By Anuran Sadhu
BENGALURU, Nov 14 (Reuters) - Blackstone-backed Nexus
Select Trust plans to double its shopping centre
portfolio in India over the next five years, as it bets on
rising demand in smaller cities, a senior executive at the firm
told Reuters.
The Mumbai-based firm currently operates 19 malls across
India. Nexus, predominantly operates properties in South and
Western India with 13 malls in the two regions, aims to expand
its portfolio in the east, where it only has one mall.
Despite the rapid growth of online shopping platforms,
Indian consumers, even outside the big cities, continue to visit
shopping malls, favoring branded retail outlets.

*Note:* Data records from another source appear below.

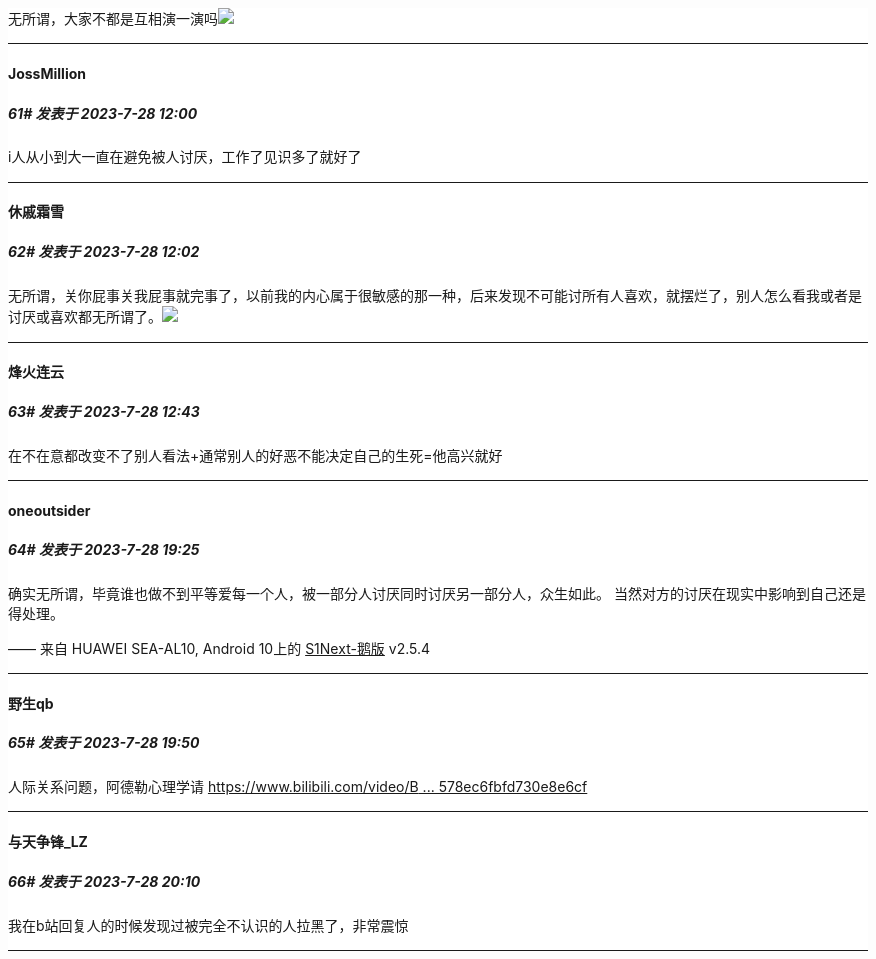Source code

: 无所谓，大家不都是互相演一演吗<img src="https://static.saraba1st.com/image/smiley/face2017/067.png" referrerpolicy="no-referrer">


*****

####  JossMillion  
##### 61#       发表于 2023-7-28 12:00

i人从小到大一直在避免被人讨厌，工作了见识多了就好了

*****

####  休戚霜雪  
##### 62#       发表于 2023-7-28 12:02

无所谓，关你屁事关我屁事就完事了，以前我的内心属于很敏感的那一种，后来发现不可能讨所有人喜欢，就摆烂了，别人怎么看我或者是讨厌或喜欢都无所谓了。<img src="https://static.saraba1st.com/image/smiley/face2017/033.png" referrerpolicy="no-referrer">


*****

####  烽火连云  
##### 63#       发表于 2023-7-28 12:43

在不在意都改变不了别人看法+通常别人的好恶不能决定自己的生死=他高兴就好


*****

####  oneoutsider  
##### 64#       发表于 2023-7-28 19:25

确实无所谓，毕竟谁也做不到平等爱每一个人，被一部分人讨厌同时讨厌另一部分人，众生如此。
当然对方的讨厌在现实中影响到自己还是得处理。

—— 来自 HUAWEI SEA-AL10, Android 10上的 [S1Next-鹅版](https://github.com/ykrank/S1-Next/releases) v2.5.4


*****

####  野生qb  
##### 65#       发表于 2023-7-28 19:50

人际关系问题，阿德勒心理学请
[https://www.bilibili.com/video/B ... 578ec6fbfd730e8e6cf](https://www.bilibili.com/video/BV1sr4y1H7Tf/?spm_id_from=333.337.search-card.all.click&amp;vd_source=f930424f1a8eb578ec6fbfd730e8e6cf)


*****

####  与天争锋_LZ  
##### 66#       发表于 2023-7-28 20:10

我在b站回复人的时候发现过被完全不认识的人拉黑了，非常震惊


*****
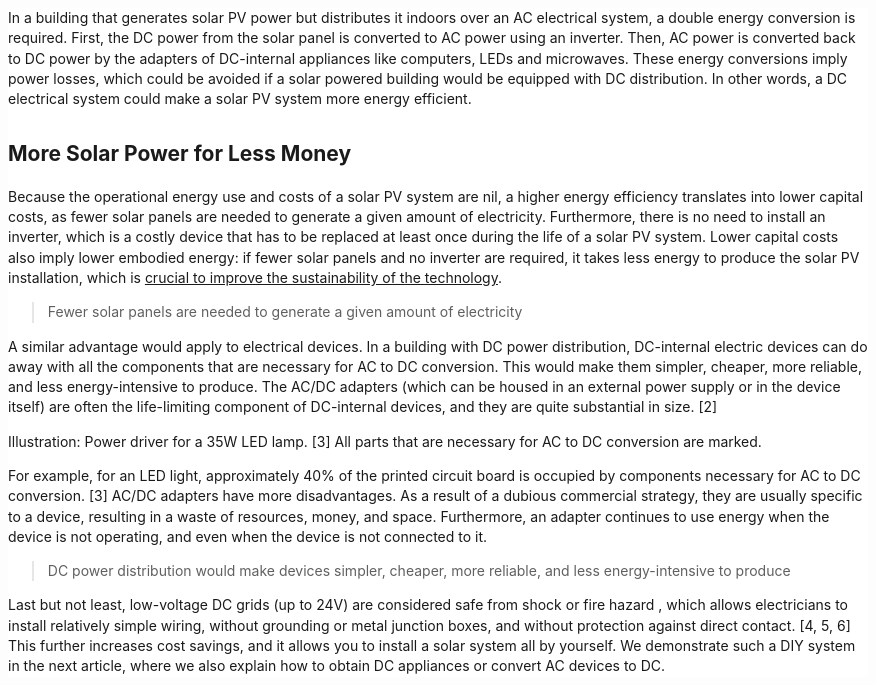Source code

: In a building that generates solar PV power but distributes it indoors
over an AC electrical system, a double energy conversion is required.
First, the DC power from the solar panel is converted to AC power using
an inverter. Then, AC power is converted back to DC power by the
adapters of DC-internal appliances like computers, LEDs and microwaves.
These energy conversions imply power losses, which could be avoided if a
solar powered building would be equipped with DC distribution. In other
words, a DC electrical system could make a solar PV system more energy
efficient.

More Solar Power for Less Money
-------------------------------

Because the operational energy use and costs of a solar PV system are
nil, a higher energy efficiency translates into lower capital costs, as
fewer solar panels are needed to generate a given amount of electricity.
Furthermore, there is no need to install an inverter, which is a costly
device that has to be replaced at least once during the life of a solar
PV system. Lower capital costs also imply lower embodied energy: if
fewer solar panels and no inverter are required, it takes less energy to
produce the solar PV installation, which is [crucial to improve the
sustainability of the
technology]({filename}/posts/how-sustainable-is-pv-solar-power.md).

> Fewer solar panels are needed to generate a given amount of
> electricity

A similar advantage would apply to electrical devices. In a building
with DC power distribution, DC-internal electric devices can do away
with all the components that are necessary for AC to DC conversion. This
would make them simpler, cheaper, more reliable, and less
energy-intensive to produce. The AC/DC adapters (which can be housed in
an external power supply or in the device itself) are often the
life-limiting component of DC-internal devices, and they are quite
substantial in size. \[2\]



Illustration: Power driver for a 35W LED lamp. \[3\] All parts that are
necessary for AC to DC conversion are marked.

For example, for an LED light, approximately 40% of the printed circuit
board is occupied by components necessary for AC to DC conversion. \[3\]
AC/DC adapters have more disadvantages. As a result of a dubious
commercial strategy, they are usually specific to a device, resulting in
a waste of resources, money, and space. Furthermore, an adapter
continues to use energy when the device is not operating, and even when
the device is not connected to it.

> DC power distribution would make devices simpler, cheaper, more
> reliable, and less energy-intensive to produce

Last but not least, low-voltage DC grids (up to 24V) are considered safe
from shock or fire hazard , which allows electricians to install
relatively simple wiring, without grounding or metal junction boxes, and
without protection against direct contact. \[4, 5, 6\] This further
increases cost savings, and it allows you to install a solar system all
by yourself. We demonstrate such a DIY system in the next article, where
we also explain how to obtain DC appliances or convert AC devices to DC.
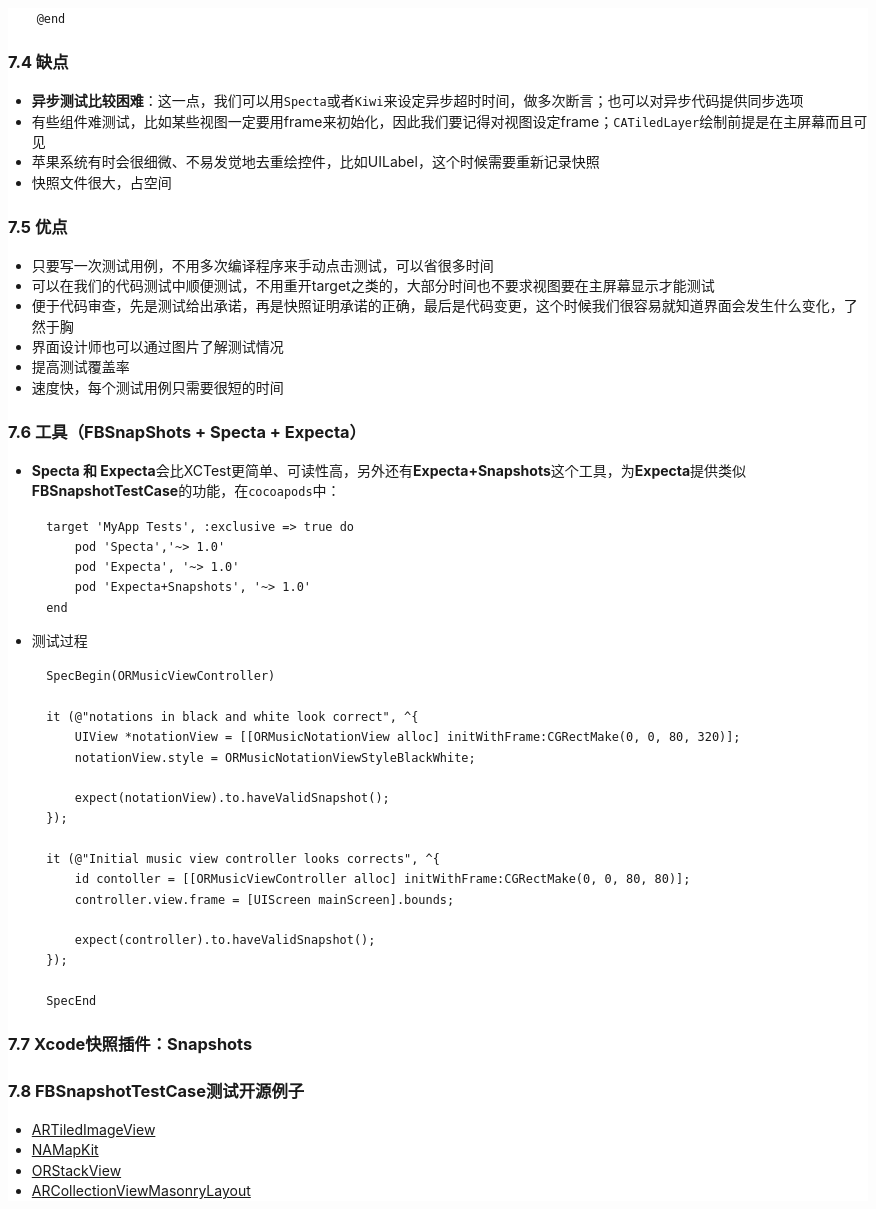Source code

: 		@end

### 7.4 缺点
* **异步测试比较困难**：这一点，我们可以用`Specta`或者`Kiwi`来设定异步超时时间，做多次断言；也可以对异步代码提供同步选项
* 有些组件难测试，比如某些视图一定要用frame来初始化，因此我们要记得对视图设定frame；`CATiledLayer`绘制前提是在主屏幕而且可见
* 苹果系统有时会很细微、不易发觉地去重绘控件，比如UILabel，这个时候需要重新记录快照
* 快照文件很大，占空间

### 7.5 优点
* 只要写一次测试用例，不用多次编译程序来手动点击测试，可以省很多时间
* 可以在我们的代码测试中顺便测试，不用重开target之类的，大部分时间也不要求视图要在主屏幕显示才能测试
* 便于代码审查，先是测试给出承诺，再是快照证明承诺的正确，最后是代码变更，这个时候我们很容易就知道界面会发生什么变化，了然于胸
* 界面设计师也可以通过图片了解测试情况
* 提高测试覆盖率
* 速度快，每个测试用例只需要很短的时间

### 7.6 工具（FBSnapShots + Specta + Expecta）
* **Specta 和 Expecta**会比XCTest更简单、可读性高，另外还有**Expecta+Snapshots**这个工具，为**Expecta**提供类似**FBSnapshotTestCase**的功能，在`cocoapods`中：

		target 'MyApp Tests', :exclusive => true do
    		pod 'Specta','~> 1.0'
    		pod 'Expecta', '~> 1.0'
    		pod 'Expecta+Snapshots', '~> 1.0'
		end
		
* 测试过程

		SpecBegin(ORMusicViewController)

		it (@"notations in black and white look correct", ^{
    		UIView *notationView = [[ORMusicNotationView alloc] initWithFrame:CGRectMake(0, 0, 80, 320)];
    		notationView.style = ORMusicNotationViewStyleBlackWhite;

    		expect(notationView).to.haveValidSnapshot();
		});

		it (@"Initial music view controller looks corrects", ^{
    		id contoller = [[ORMusicViewController alloc] initWithFrame:CGRectMake(0, 0, 80, 80)];
    		controller.view.frame = [UIScreen mainScreen].bounds;

    		expect(controller).to.haveValidSnapshot();
		});

		SpecEnd
		
### 7.7 Xcode快照插件：Snapshots
### 7.8 FBSnapshotTestCase测试开源例子

* [ARTiledImageView](https://github.com/dblock/ARTiledImageView)
* [NAMapKit](https://github.com/neilang/NAMapKit/)
* [ORStackView](https://github.com/orta/ORStackView/)
* [ARCollectionViewMasonryLayout](https://github.com/AshFurrow/ARCollectionViewMasonryLayout)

"We are looking to double our portfolio to anywhere between
30 to 35 (malls) in five years," said Pratik Dantara, chief
investor relations officer and head of strategy.
Nexus sees smaller cities as an attractive opportunity due
to lower competition and rising spending power, Dantara said,
adding the company's upcoming projects will be split roughly
equally between metros and smaller urban centres.
Rival Forum Malls, the retail arm of Prestige Group
, told Reuters in September it plans to launch 14 new
malls across major Indian cities by 2029.
Nexus will fund its expansion mainly through debt and may
pursue an equity raise. The company, which has about $546.1
million in debt, plans to nearly double that to finance new
acquisitions.
Debt fundraising by India's asset-backed investment trusts
has been on the rise, and are expected to keep growing after
exceeding $2 billion in the first half of 2025, as falling
interest rates fuel investor demand.
Nexus, which became India's first listed retail REIT in
2023, stands to benefit from a regulatory shift that will make
it eligible for major indexes and attract passive inflows,
allowing mutual funds to include REITs in equity portfolios and
opening the door to greater institutional investment.